◆ **ACTIVITY**
Each line of the data that mentions the string "México" needs to be identified and copied.

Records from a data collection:
################

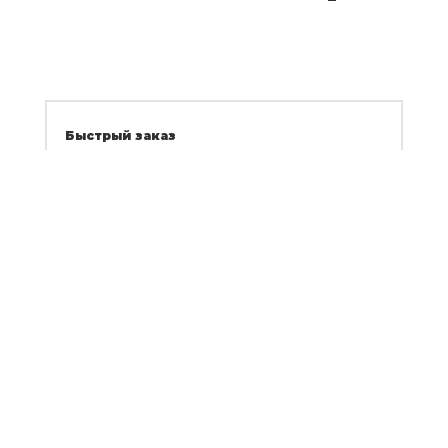
Быстрый заказ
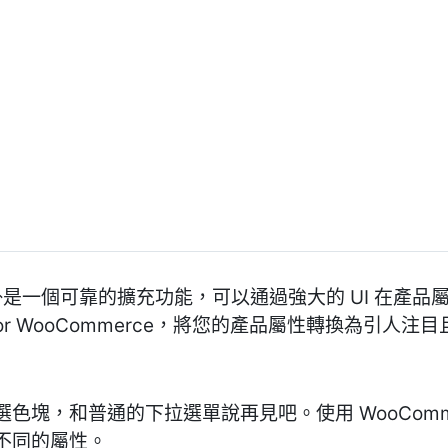
塊外掛是一個可靠的擴充功能，可以通過強大的 UI 在產
atches for WooCommerce，將您的產品屬性轉換
色塊，和普通的下拉選單說再見吧。使用 WooComm
不同的屬性。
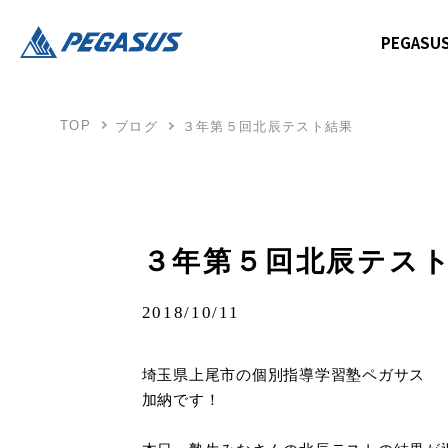
PEGAS
TOP
ブログ
３年第５回北辰テスト結果
３年第５回北辰テス
2018/10/11
埼玉県上尾市の個別指導学習塾ペガサス
加納です！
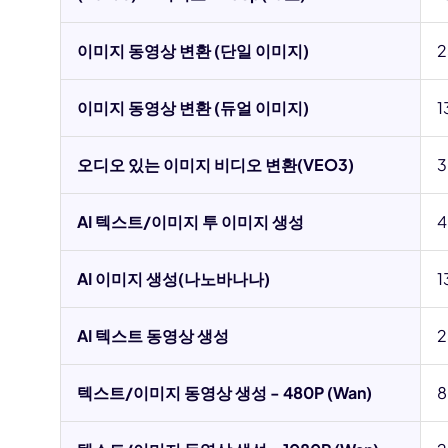
이미지 동영상 변환 (단일 이미지)
2
이미지 동영상 변환 (듀얼 이미지)
1
오디오 있는 이미지 비디오 변환(VEO3)
3
AI 텍스트/이미지 투 이미지 생성
4
AI 이미지 생성(나노바나나)
1
AI 텍스트 동영상 생성
2
텍스트/이미지 동영상 생성 - 480P (Wan)
8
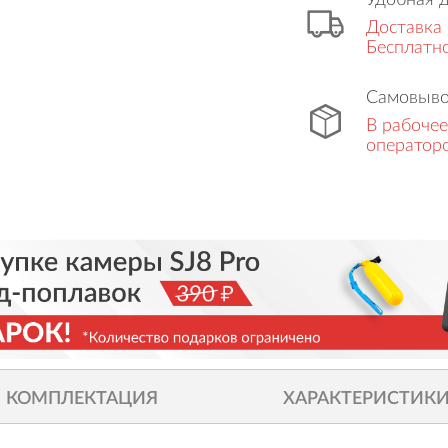
Удобная 
Доставка 
Бесплатно
Самовыво
В рабочее
оператор
КОМПЛЕКТАЦИЯ
ХАРАКТЕРИСТИК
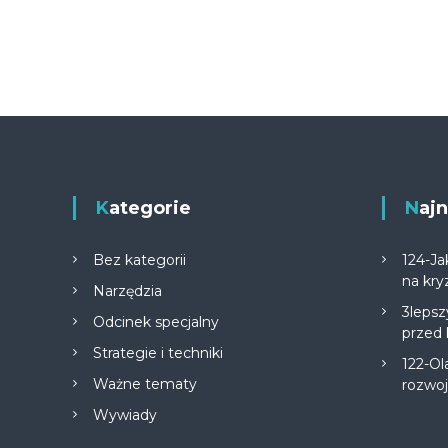
Kategorie
Na
Bez kategorii
124-Ja
na kry
Narzędzia
3lepsz
Odcinek specjalny
przed
Strategie i techniki
122-Ol
Ważne tematy
rozwo
Wywiady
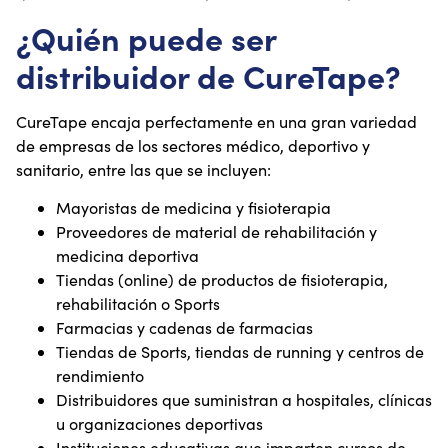
¿Quién puede ser
distribuidor de CureTape?
CureTape encaja perfectamente en una gran variedad
de empresas de los sectores médico, deportivo y
sanitario, entre las que se incluyen:
Mayoristas de medicina y fisioterapia
Proveedores de material de rehabilitación y
medicina deportiva
Tiendas (online) de productos de fisioterapia,
rehabilitación o Sports
Farmacias y cadenas de farmacias
Tiendas de Sports, tiendas de running y centros de
rendimiento
Distribuidores que suministran a hospitales, clínicas
u organizaciones deportivas
Instituciones educativas que imparten cursos de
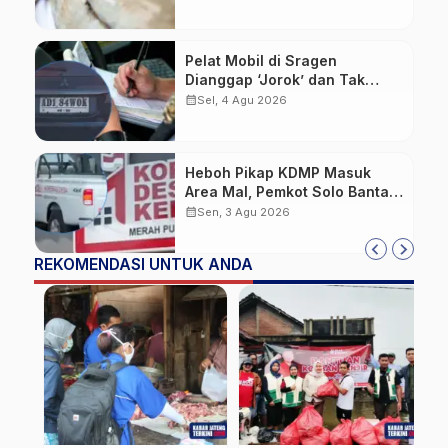
Pelat Mobil di Sragen
Dianggap ‘Jorok’ dan Tak
Sesuai Standar, Pengemudi
calendar_month
Sel, 4 Agu 2026
Kena Tilang
Heboh Pikap KDMP Masuk
Area Mal, Pemkot Solo Bantah
Kepemilikan Kendaraan
calendar_month
Sen, 3 Agu 2026
REKOMENDASI UNTUK ANDA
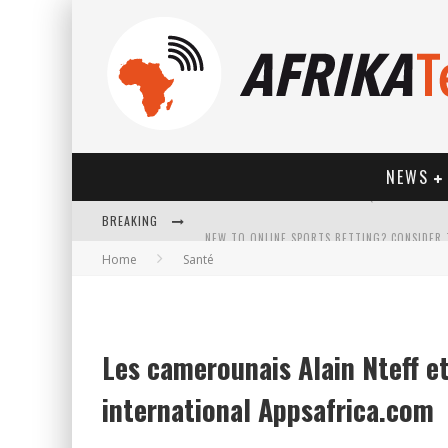
NEWS
BREAKING
Home
Santé
HOW TECHNOLOGY HAS CHANGED SPORTS
Les camerounais Alain Nteff et
international Appsafrica.com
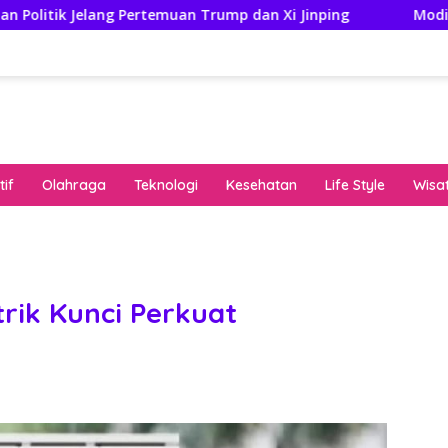
ertemuan Trump dan Xi Jinping
Modifikasi Ayla Vintage
if
Olahraga
Teknologi
Kesehatan
Life Style
Wisa
keha
onli
peng
kuat
trik Kunci Perkuat
pola
algo
rese
gari
saat
bon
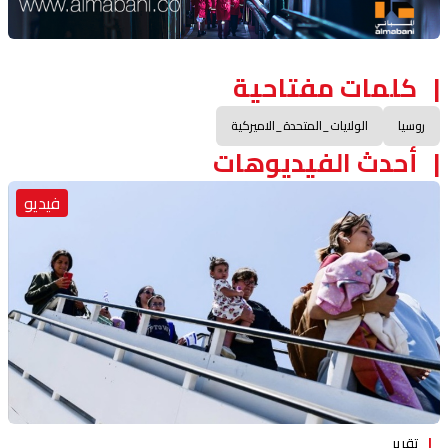
كلمات مفتاحية
روسيا
الولايات_المتحدة_الاميركية
أحدث الفيديوهات
فيديو
تقرير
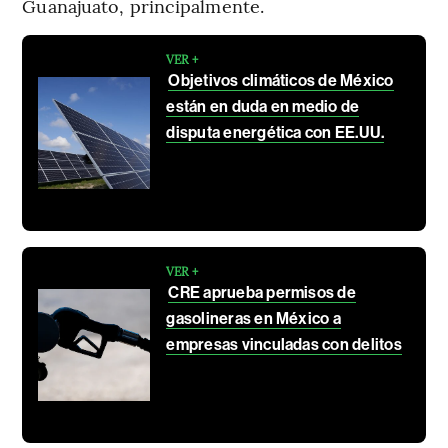
Guanajuato, principalmente.
VER +
Objetivos climáticos de México
están en duda en medio de
disputa energética con EE.UU.
VER +
CRE aprueba permisos de
gasolineras en México a
empresas vinculadas con delitos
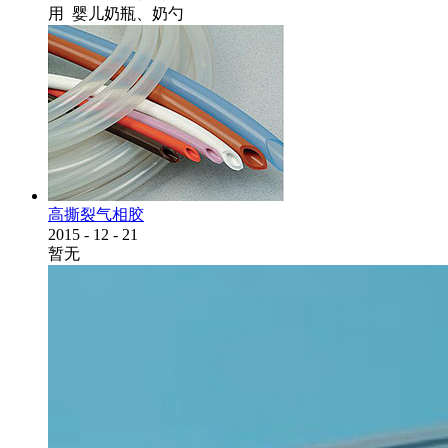
用 婴儿奶瓶、奶勺
高撕裂气相胶
2015
-
12
-
21
暂无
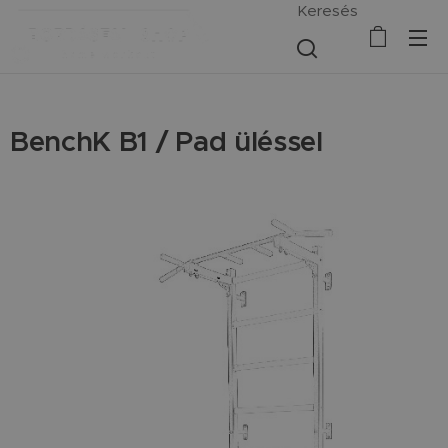
Keresés
BenchK B1 / Pad üléssel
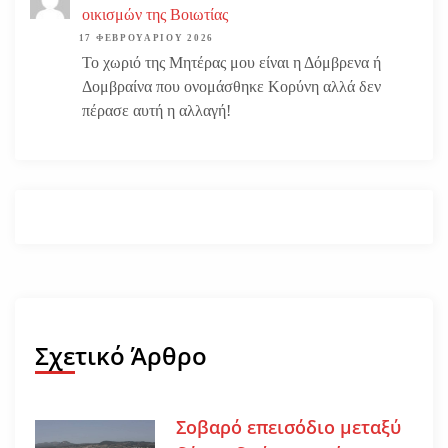
οικισμών της Βοιωτίας
17 ΦΕΒΡΟΥΑΡΊΟΥ 2026
Το χωριό της Μητέρας μου είναι η Δόμβρενα ή
Δομβραίνα που ονομάσθηκε Κορύνη αλλά δεν
πέρασε αυτή η αλλαγή!
Σχετικό Άρθρο
Σοβαρό επεισόδιο μεταξύ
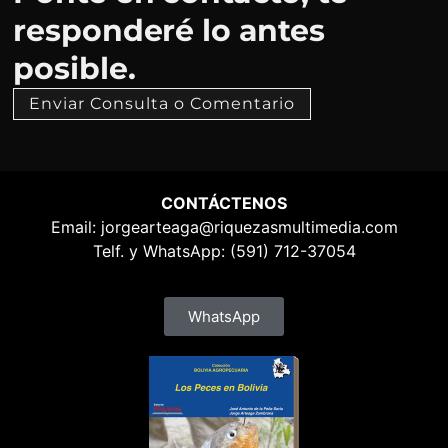
responderé lo antes
posible.
Enviar Consulta o Comentario
CONTÁCTENOS
Email:
jorgearteaga@riquezasmultimedia.com
Telf. y WhatsApp: (591) 712-37054
WhatsApp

################

◆ **REPLY TO THE EXERCISE**
Objetivos climáticos de México
gasolineras en México a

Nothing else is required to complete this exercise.